▶ **TASK DIRECTIONS**
Your answer should be every line of the records that contains the word "reports".

▶ **Items from a dataset**
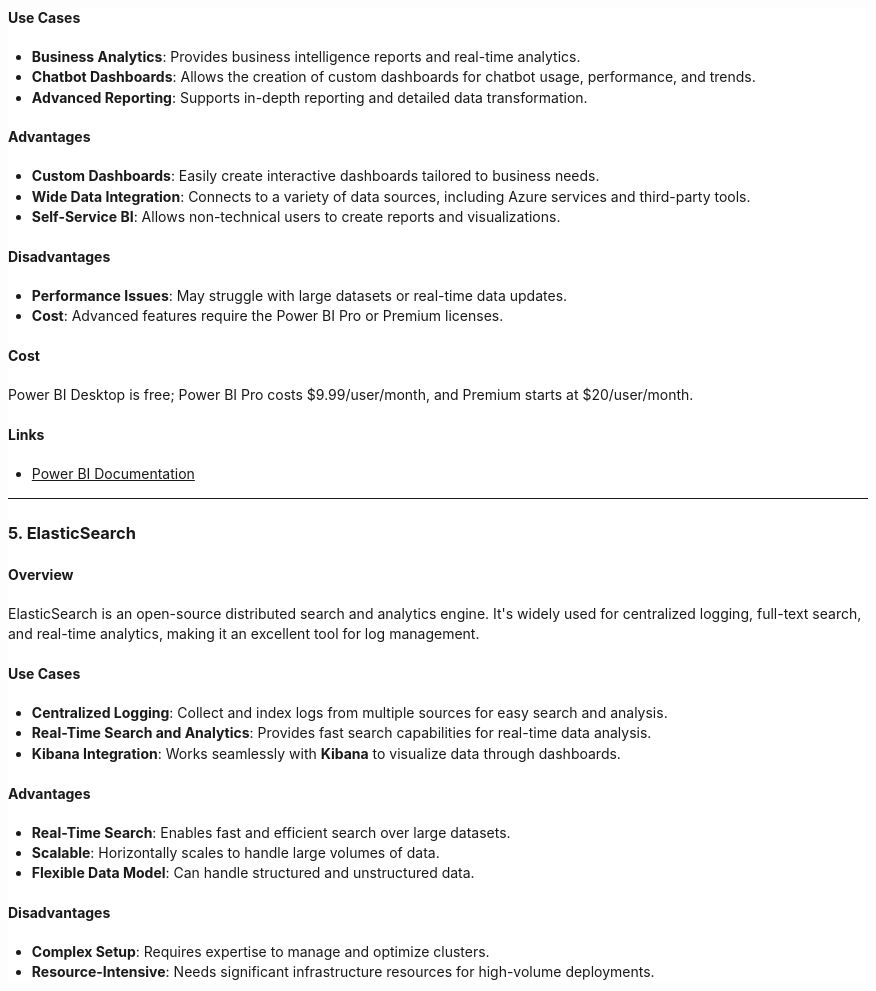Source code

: #### **Use Cases**

- **Business Analytics**: Provides business intelligence reports and real-time analytics.
- **Chatbot Dashboards**: Allows the creation of custom dashboards for chatbot usage, performance, and trends.
- **Advanced Reporting**: Supports in-depth reporting and detailed data transformation.

#### **Advantages**

- **Custom Dashboards**: Easily create interactive dashboards tailored to business needs.
- **Wide Data Integration**: Connects to a variety of data sources, including Azure services and third-party tools.
- **Self-Service BI**: Allows non-technical users to create reports and visualizations.

#### **Disadvantages**

- **Performance Issues**: May struggle with large datasets or real-time data updates.
- **Cost**: Advanced features require the Power BI Pro or Premium licenses.

#### **Cost**

Power BI Desktop is free; Power BI Pro costs $9.99/user/month, and Premium starts at $20/user/month.

#### **Links**

- [Power BI Documentation](https://learn.microsoft.com/en-us/power-bi/)

---

### **5. ElasticSearch**

#### **Overview**

ElasticSearch is an open-source distributed search and analytics engine. It's widely used for centralized logging, full-text search, and real-time analytics, making it an excellent tool for log management.

#### **Use Cases**

- **Centralized Logging**: Collect and index logs from multiple sources for easy search and analysis.
- **Real-Time Search and Analytics**: Provides fast search capabilities for real-time data analysis.
- **Kibana Integration**: Works seamlessly with **Kibana** to visualize data through dashboards.

#### **Advantages**

- **Real-Time Search**: Enables fast and efficient search over large datasets.
- **Scalable**: Horizontally scales to handle large volumes of data.
- **Flexible Data Model**: Can handle structured and unstructured data.

#### **Disadvantages**

- **Complex Setup**: Requires expertise to manage and optimize clusters.
- **Resource-Intensive**: Needs significant infrastructure resources for high-volume deployments.
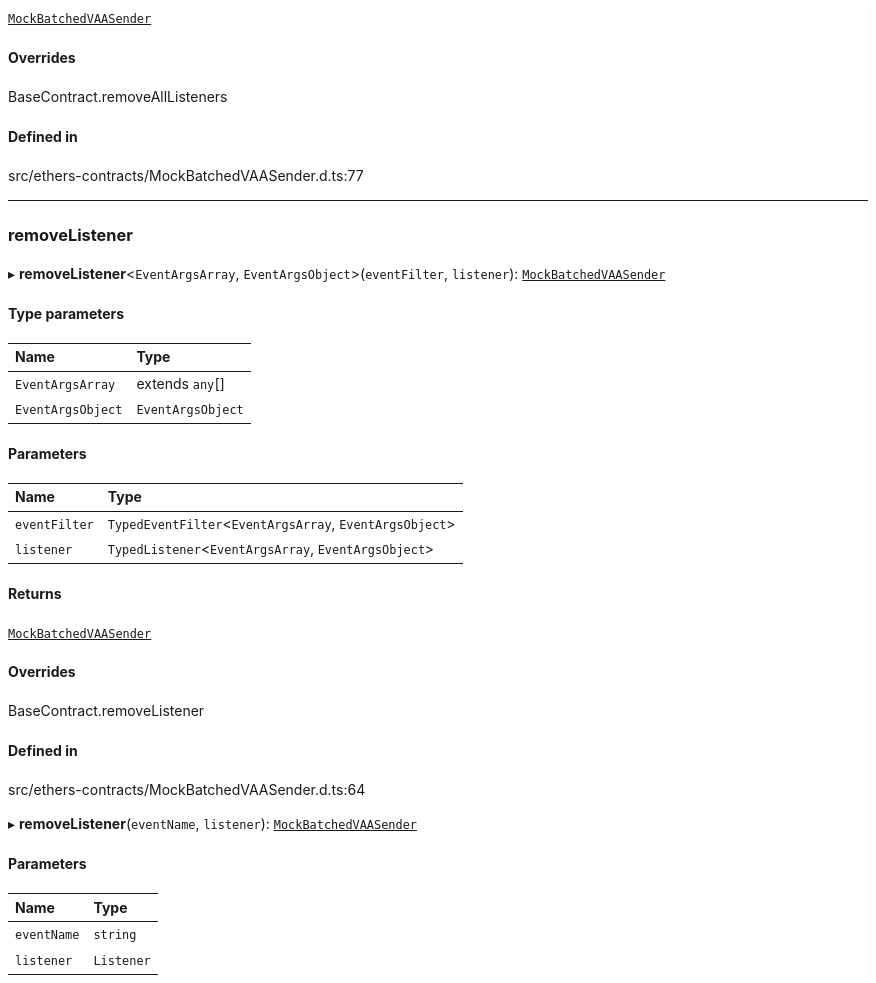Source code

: [`MockBatchedVAASender`](ethers_contracts.MockBatchedVAASender.md)

#### Overrides

BaseContract.removeAllListeners

#### Defined in

src/ethers-contracts/MockBatchedVAASender.d.ts:77

___

### removeListener

▸ **removeListener**<`EventArgsArray`, `EventArgsObject`\>(`eventFilter`, `listener`): [`MockBatchedVAASender`](ethers_contracts.MockBatchedVAASender.md)

#### Type parameters

| Name | Type |
| :------ | :------ |
| `EventArgsArray` | extends `any`[] |
| `EventArgsObject` | `EventArgsObject` |

#### Parameters

| Name | Type |
| :------ | :------ |
| `eventFilter` | `TypedEventFilter`<`EventArgsArray`, `EventArgsObject`\> |
| `listener` | `TypedListener`<`EventArgsArray`, `EventArgsObject`\> |

#### Returns

[`MockBatchedVAASender`](ethers_contracts.MockBatchedVAASender.md)

#### Overrides

BaseContract.removeListener

#### Defined in

src/ethers-contracts/MockBatchedVAASender.d.ts:64

▸ **removeListener**(`eventName`, `listener`): [`MockBatchedVAASender`](ethers_contracts.MockBatchedVAASender.md)

#### Parameters

| Name | Type |
| :------ | :------ |
| `eventName` | `string` |
| `listener` | `Listener` |
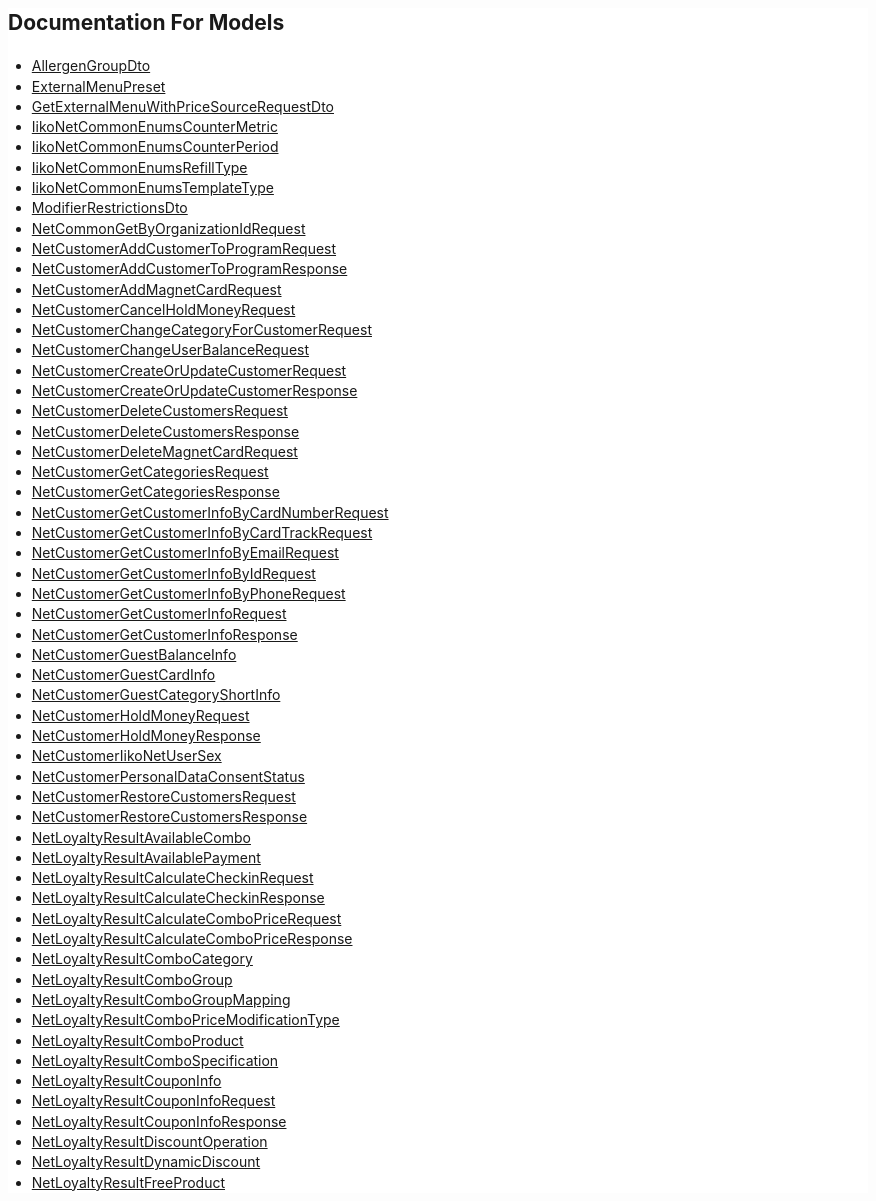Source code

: 
## Documentation For Models

 - [AllergenGroupDto](docs/AllergenGroupDto.md)
 - [ExternalMenuPreset](docs/ExternalMenuPreset.md)
 - [GetExternalMenuWithPriceSourceRequestDto](docs/GetExternalMenuWithPriceSourceRequestDto.md)
 - [IikoNetCommonEnumsCounterMetric](docs/IikoNetCommonEnumsCounterMetric.md)
 - [IikoNetCommonEnumsCounterPeriod](docs/IikoNetCommonEnumsCounterPeriod.md)
 - [IikoNetCommonEnumsRefillType](docs/IikoNetCommonEnumsRefillType.md)
 - [IikoNetCommonEnumsTemplateType](docs/IikoNetCommonEnumsTemplateType.md)
 - [ModifierRestrictionsDto](docs/ModifierRestrictionsDto.md)
 - [NetCommonGetByOrganizationIdRequest](docs/NetCommonGetByOrganizationIdRequest.md)
 - [NetCustomerAddCustomerToProgramRequest](docs/NetCustomerAddCustomerToProgramRequest.md)
 - [NetCustomerAddCustomerToProgramResponse](docs/NetCustomerAddCustomerToProgramResponse.md)
 - [NetCustomerAddMagnetCardRequest](docs/NetCustomerAddMagnetCardRequest.md)
 - [NetCustomerCancelHoldMoneyRequest](docs/NetCustomerCancelHoldMoneyRequest.md)
 - [NetCustomerChangeCategoryForCustomerRequest](docs/NetCustomerChangeCategoryForCustomerRequest.md)
 - [NetCustomerChangeUserBalanceRequest](docs/NetCustomerChangeUserBalanceRequest.md)
 - [NetCustomerCreateOrUpdateCustomerRequest](docs/NetCustomerCreateOrUpdateCustomerRequest.md)
 - [NetCustomerCreateOrUpdateCustomerResponse](docs/NetCustomerCreateOrUpdateCustomerResponse.md)
 - [NetCustomerDeleteCustomersRequest](docs/NetCustomerDeleteCustomersRequest.md)
 - [NetCustomerDeleteCustomersResponse](docs/NetCustomerDeleteCustomersResponse.md)
 - [NetCustomerDeleteMagnetCardRequest](docs/NetCustomerDeleteMagnetCardRequest.md)
 - [NetCustomerGetCategoriesRequest](docs/NetCustomerGetCategoriesRequest.md)
 - [NetCustomerGetCategoriesResponse](docs/NetCustomerGetCategoriesResponse.md)
 - [NetCustomerGetCustomerInfoByCardNumberRequest](docs/NetCustomerGetCustomerInfoByCardNumberRequest.md)
 - [NetCustomerGetCustomerInfoByCardTrackRequest](docs/NetCustomerGetCustomerInfoByCardTrackRequest.md)
 - [NetCustomerGetCustomerInfoByEmailRequest](docs/NetCustomerGetCustomerInfoByEmailRequest.md)
 - [NetCustomerGetCustomerInfoByIdRequest](docs/NetCustomerGetCustomerInfoByIdRequest.md)
 - [NetCustomerGetCustomerInfoByPhoneRequest](docs/NetCustomerGetCustomerInfoByPhoneRequest.md)
 - [NetCustomerGetCustomerInfoRequest](docs/NetCustomerGetCustomerInfoRequest.md)
 - [NetCustomerGetCustomerInfoResponse](docs/NetCustomerGetCustomerInfoResponse.md)
 - [NetCustomerGuestBalanceInfo](docs/NetCustomerGuestBalanceInfo.md)
 - [NetCustomerGuestCardInfo](docs/NetCustomerGuestCardInfo.md)
 - [NetCustomerGuestCategoryShortInfo](docs/NetCustomerGuestCategoryShortInfo.md)
 - [NetCustomerHoldMoneyRequest](docs/NetCustomerHoldMoneyRequest.md)
 - [NetCustomerHoldMoneyResponse](docs/NetCustomerHoldMoneyResponse.md)
 - [NetCustomerIikoNetUserSex](docs/NetCustomerIikoNetUserSex.md)
 - [NetCustomerPersonalDataConsentStatus](docs/NetCustomerPersonalDataConsentStatus.md)
 - [NetCustomerRestoreCustomersRequest](docs/NetCustomerRestoreCustomersRequest.md)
 - [NetCustomerRestoreCustomersResponse](docs/NetCustomerRestoreCustomersResponse.md)
 - [NetLoyaltyResultAvailableCombo](docs/NetLoyaltyResultAvailableCombo.md)
 - [NetLoyaltyResultAvailablePayment](docs/NetLoyaltyResultAvailablePayment.md)
 - [NetLoyaltyResultCalculateCheckinRequest](docs/NetLoyaltyResultCalculateCheckinRequest.md)
 - [NetLoyaltyResultCalculateCheckinResponse](docs/NetLoyaltyResultCalculateCheckinResponse.md)
 - [NetLoyaltyResultCalculateComboPriceRequest](docs/NetLoyaltyResultCalculateComboPriceRequest.md)
 - [NetLoyaltyResultCalculateComboPriceResponse](docs/NetLoyaltyResultCalculateComboPriceResponse.md)
 - [NetLoyaltyResultComboCategory](docs/NetLoyaltyResultComboCategory.md)
 - [NetLoyaltyResultComboGroup](docs/NetLoyaltyResultComboGroup.md)
 - [NetLoyaltyResultComboGroupMapping](docs/NetLoyaltyResultComboGroupMapping.md)
 - [NetLoyaltyResultComboPriceModificationType](docs/NetLoyaltyResultComboPriceModificationType.md)
 - [NetLoyaltyResultComboProduct](docs/NetLoyaltyResultComboProduct.md)
 - [NetLoyaltyResultComboSpecification](docs/NetLoyaltyResultComboSpecification.md)
 - [NetLoyaltyResultCouponInfo](docs/NetLoyaltyResultCouponInfo.md)
 - [NetLoyaltyResultCouponInfoRequest](docs/NetLoyaltyResultCouponInfoRequest.md)
 - [NetLoyaltyResultCouponInfoResponse](docs/NetLoyaltyResultCouponInfoResponse.md)
 - [NetLoyaltyResultDiscountOperation](docs/NetLoyaltyResultDiscountOperation.md)
 - [NetLoyaltyResultDynamicDiscount](docs/NetLoyaltyResultDynamicDiscount.md)
 - [NetLoyaltyResultFreeProduct](docs/NetLoyaltyResultFreeProduct.md)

▶ **EXERCISE SOLUTION**
- **Business Analytics**: Provides business intelligence reports and real-time analytics.
- **Self-Service BI**: Allows non-technical users to create reports and visualizations.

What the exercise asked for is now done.